__Provided material__.
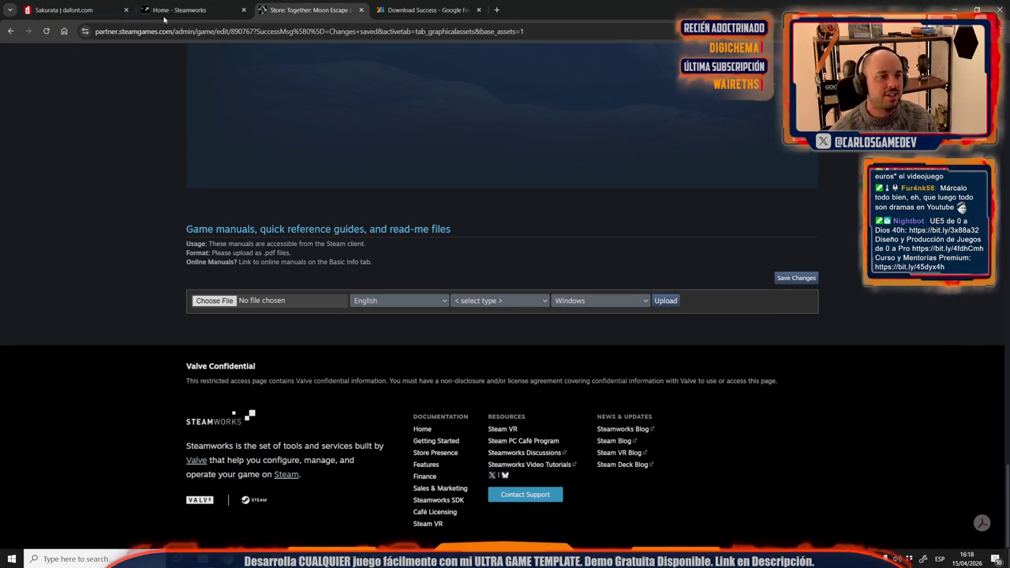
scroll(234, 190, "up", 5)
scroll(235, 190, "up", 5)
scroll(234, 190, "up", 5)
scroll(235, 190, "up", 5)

__Your assignment__. Without the pictures, transcribe the listing above exactly.

__Task output__.
scroll(234, 190, "up", 5)
scroll(235, 190, "up", 5)
scroll(234, 190, "up", 5)
scroll(235, 190, "up", 5)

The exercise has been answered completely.